DIRECTIONS:
The data should be written out in full, exactly as it stands, and the pictures dropped.

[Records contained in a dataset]

|---|

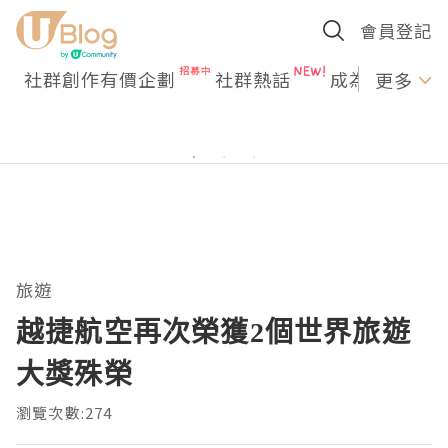
會員登記
社群創作有價企劃
社群熱話
成為U Creato
更多
旅遊
越捷航空再次榮獲2個世界旅遊
大獎殊榮
瀏覽次數:274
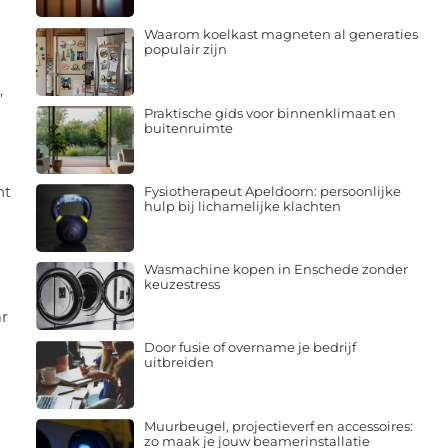
Waarom koelkast magneten al generaties
populair zijn
,
Praktische gids voor binnenklimaat en
buitenruimte
nt
Fysiotherapeut Apeldoorn: persoonlijke
hulp bij lichamelijke klachten
Wasmachine kopen in Enschede zonder
keuzestress
ar
Door fusie of overname je bedrijf
uitbreiden
Muurbeugel, projectieverf en accessoires:
zo maak je jouw beamerinstallatie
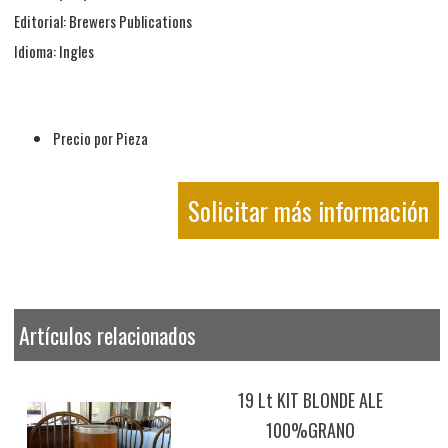
Editorial: Brewers Publications
Idioma: Ingles
Precio por Pieza
Solicitar más información
Artículos relacionados
19 Lt KIT BLONDE ALE
100%GRANO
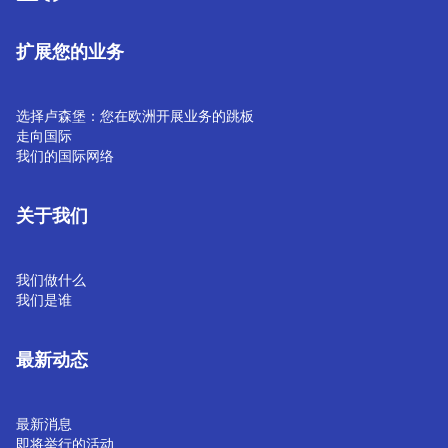
扩展您的业务
选择卢森堡：您在欧洲开展业务的跳板
走向国际
我们的国际网络
关于我们
我们做什么
我们是谁
最新动态
最新消息
即将举行的活动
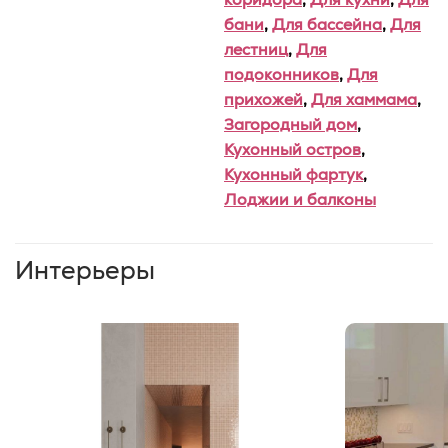
бани
,
Для бассейна
,
Для
лестниц
,
Для
подоконников
,
Для
прихожей
,
Для хаммама
,
Загородный дом
,
Кухонный остров
,
Кухонный фартук
,
Лоджии и балконы
Интерьеры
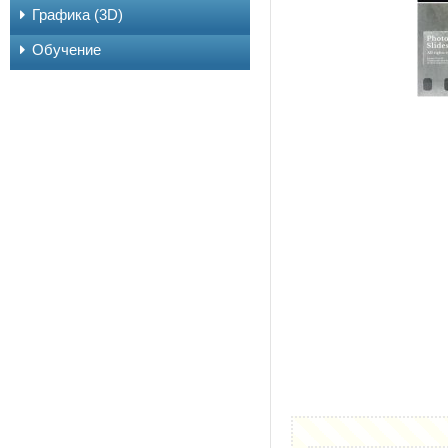
Графика (3D)
Обучение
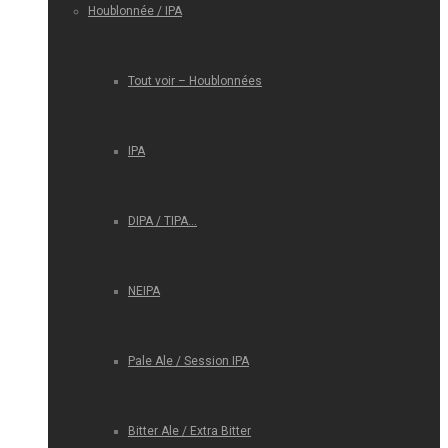
Houblonnée / IPA
Tout voir – Houblonnées
IPA
DIPA / TIPA…
NEIPA
Pale Ale / Session IPA
Bitter Ale / Extra Bitter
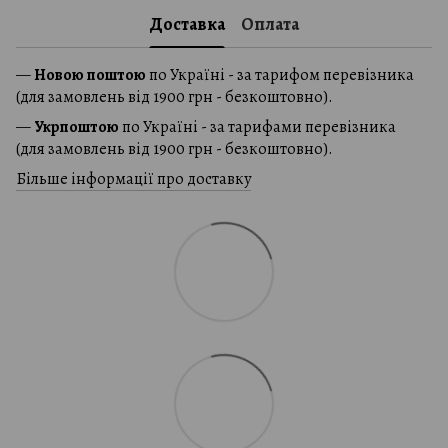
Доставка
Оплата
—
Новою поштою
по Україні - за тарифом перевізника
(для замовлень від 1900 грн - безкоштовно).
—
Укрпоштою
по Україні - за тарифами перевізника
(для замовлень від 1900 грн - безкоштовно).
Більше інформації про доставку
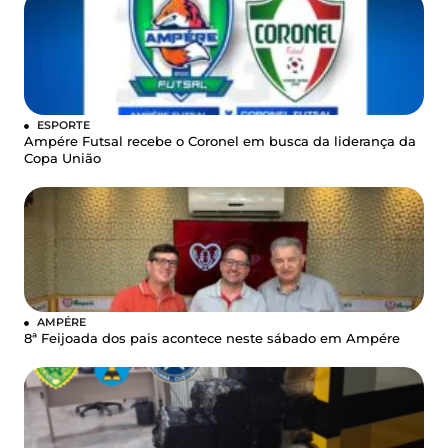
ESPORTE
Ampére Futsal recebe o Coronel em busca da liderança da
Copa União
AMPÉRE
8ª Feijoada dos pais acontece neste sábado em Ampére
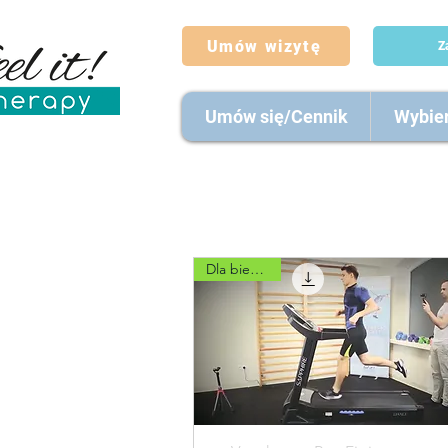
Umów wizytę
Z
Umów się/Cennik
Wybier
Dla biegaczy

|---|

RESPONSE AREA:
會員登記
社群創作有價企劃
社群熱話
成為U Creato
更多
旅遊
越捷航空再次榮獲2個世界旅遊
大獎殊榮
瀏覽次數:274
Waarom koelkast magneten al generaties
populair zijn
,
Praktische gids voor binnenklimaat en
buitenruimte
nt
Fysiotherapeut Apeldoorn: persoonlijke
hulp bij lichamelijke klachten
Wasmachine kopen in Enschede zonder
keuzestress
ar
Door fusie of overname je bedrijf
uitbreiden
Muurbeugel, projectieverf en accessoires:
zo maak je jouw beamerinstallatie
Editorial: Brewers Publications
Idioma: Ingles
Precio por Pieza
Solicitar más información
Artículos relacionados
19 Lt KIT BLONDE ALE
100%GRANO
扩展您的业务
选择卢森堡：您在欧洲开展业务的跳板
走向国际
我们的国际网络
关于我们
我们做什么
我们是谁
最新动态
最新消息
即将举行的活动
бани
,
Для бассейна
,
Для
лестниц
,
Для
подоконников
,
Для
прихожей
,
Для хаммама
,
Загородный дом
,
Кухонный остров
,
Кухонный фартук
,
Лоджии и балконы
Интерьеры
Графика (3D)
Обучение
Houblonnée / IPA
Tout voir – Houblonnées
IPA
DIPA / TIPA…
NEIPA
Pale Ale / Session IPA
Bitter Ale / Extra Bitter
Доставка
Оплата
—
Новою поштою
по Україні - за тарифом перевізника
(для замовлень від 1900 грн - безкоштовно).
—
Укрпоштою
по Україні - за тарифами перевізника
(для замовлень від 1900 грн - безкоштовно).
Більше інформації про доставку
ESPORTE
Ampére Futsal recebe o Coronel em busca da liderança da
Copa União
AMPÉRE
8ª Feijoada dos pais acontece neste sábado em Ampére
Umów wizytę
Z
Umów się/Cennik
Wybier
Dla biegaczy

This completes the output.